In February of 2009, staff of the Chicago Coalition for the Homeless began a dialogue with the Honorable Paul P. Biebel, Presiding Judge of Cook County Criminal Courts, regarding the possibility of a new problem-solving court specializing in prostitution offenses. For our own edification, we searched for other court models around the country with this same focus. We found several; however, there was no centralized source of information. There was also a lack of shared information among those responsible for coordinating these court projects. In fact, few of these court teams were aware of the other courts in operation. We found more and more court models randomly via keyword searches on the Internet or word of mouth. Those that we contacted regarding their court models were eager and enthusiastic about their models, willing to openly share any information requested, and excited about the prospect of new models and connecting with other existing courts and their associated programs.

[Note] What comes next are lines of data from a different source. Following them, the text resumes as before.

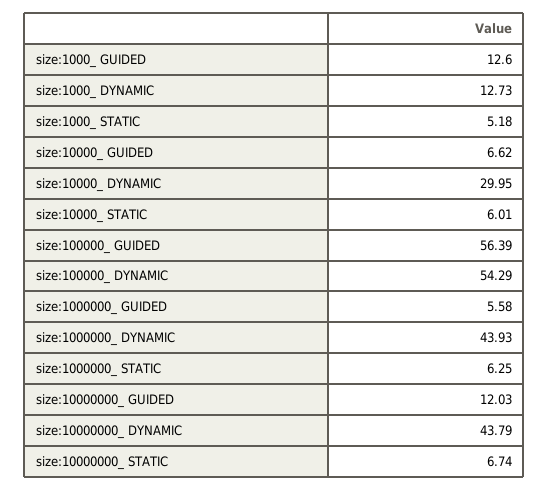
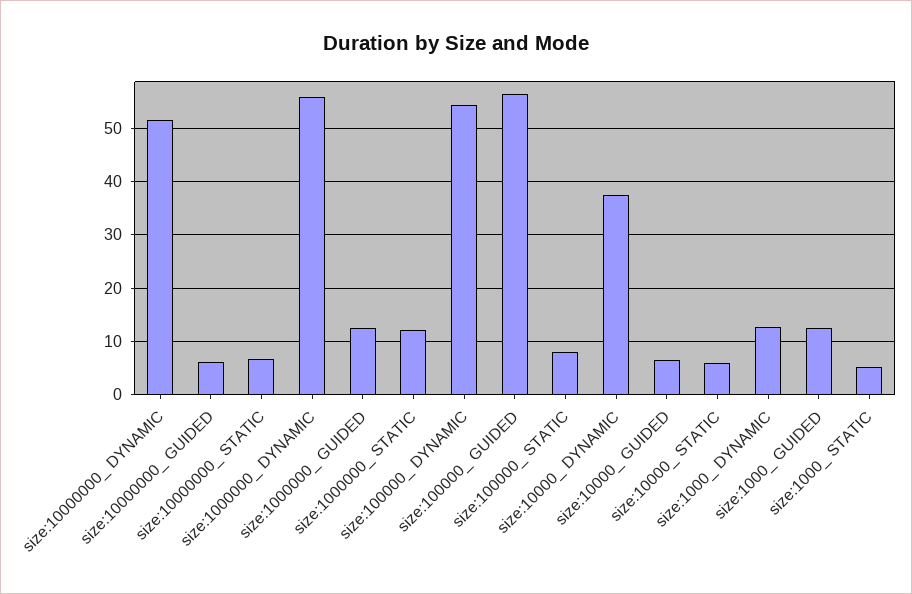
size:10000_ DYNAMIC: 29.95 -> 38
size:1000000_ GUIDED: 5.58 -> 12
size:1000000_ DYNAMIC: 43.93 -> 56
size:1000000_ STATIC: 6.25 -> 12
size:10000000_ GUIDED: 12.03 -> 6
size:10000000_ DYNAMIC: 43.79 -> 52
size:100000_ STATIC: none -> 8

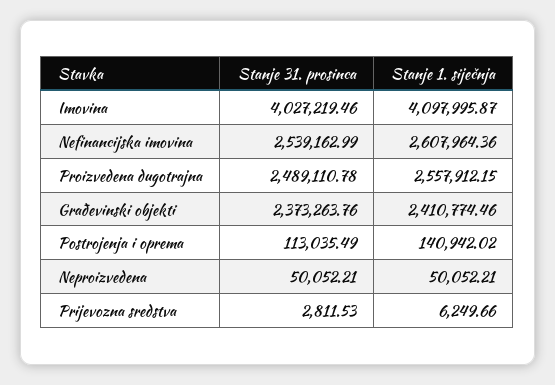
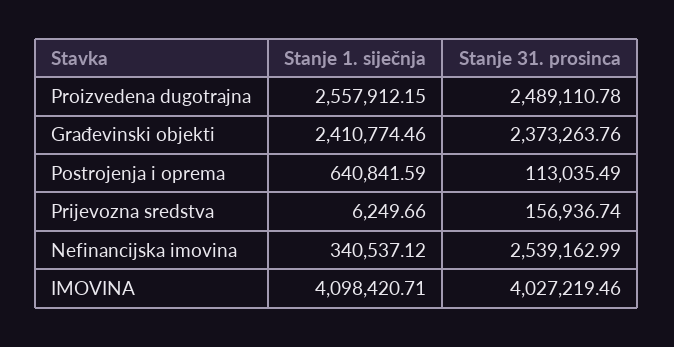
Stanje 1. siječnja, Imovina: 4097995.87 -> 4098420.71
Stanje 1. siječnja, Nefinancijska imovina: 2607964.36 -> 340537.12
Stanje 1. siječnja, Postrojenja i oprema: 140942.02 -> 640841.59
Stanje 31. prosinca, Neproizvedena: 50052.21 -> none
Stanje 1. siječnja, Neproizvedena: 50052.21 -> none
Stanje 31. prosinca, Prijevozna sredstva: 2811.53 -> 156936.74

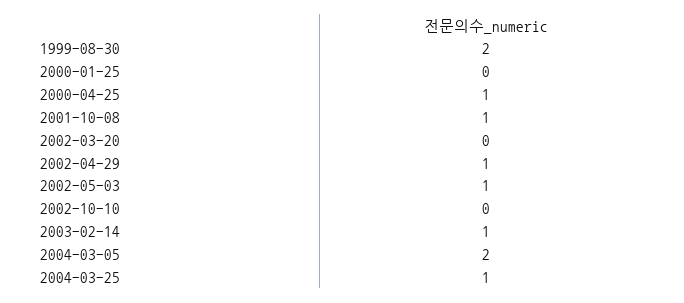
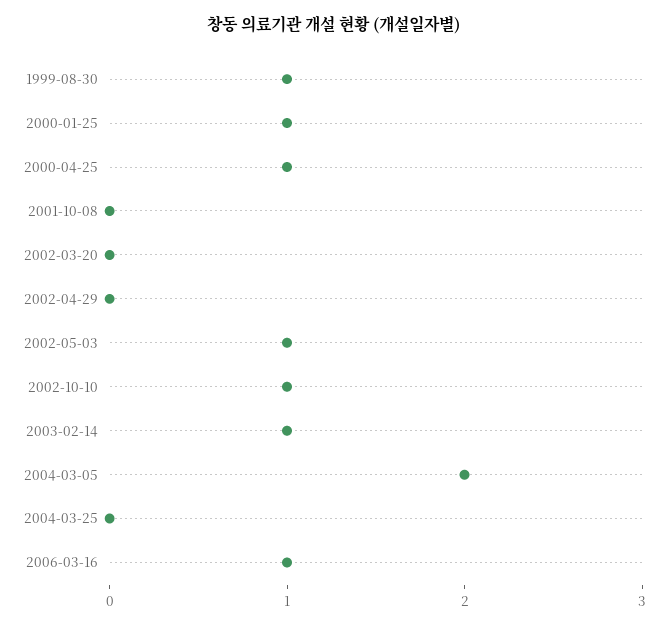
1999-08-30: 2 -> 1
2000-01-25: 0 -> 1
2001-10-08: 1 -> 0
2002-04-29: 1 -> 0
2002-10-10: 0 -> 1
2004-03-25: 1 -> 0
2006-03-16: none -> 1

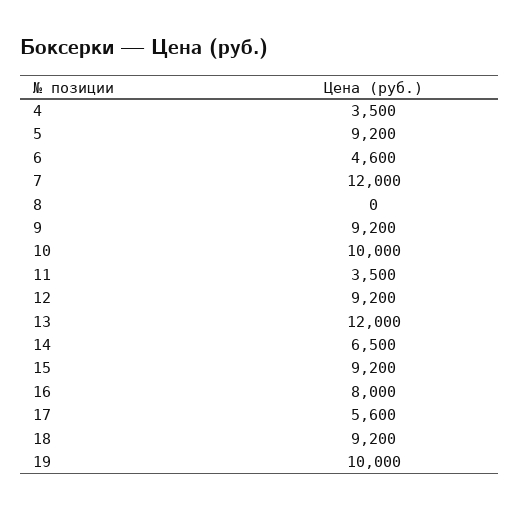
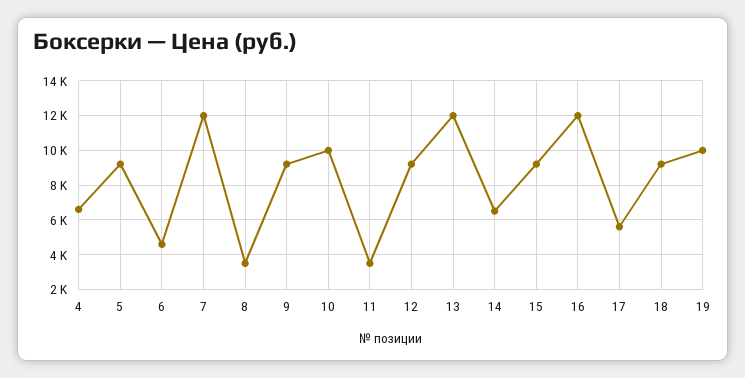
4: 3500 -> 6500
8: 0 -> 3500
16: 8000 -> 12000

As we moved further into developing and preparing for the WINGS Project, the newly formed felony prostitution court in Cook County, Illinois, we felt that it would be highly beneficial to begin sharing the knowledge, best practices, and contact information among the courts throughout the country. We wanted to create a tool that facilitated communication and learning between all of the court teams. The information regarding these courts was invaluable in the creation of the WINGS Project, and we hope it can be as useful for other specialty courts for prostitution offenses around the country.
The authors of this report have not physically observed any of the court or diversion projects described in this report other than the WINGS Project/Feathers and the Maywood court calls. The information presented about each project is based on countless hours of phone interviews and email communication, as well as any online articles or reports; therefore, the information presented is not completely neutral, and any subjective information or views expressed within those sections do not necessarily reflect the views of the authors.
The court and diversion projects in this report are by no means meant to be an exhaustive list, but rather only what we have been able to find through extensive research to date. This report is, and may always be, a work in progress. Our hope is that this report will also help us gain awareness of other projects and even spur other communities to develop similar projects. The sharing of this tool should lead to even greater sharing, ever-improving models, and a much more comprehensive base of knowledge on the subject of effective criminal justice-based models that divert individuals with prostitution offenses away from prison and into desperately needed community-based services.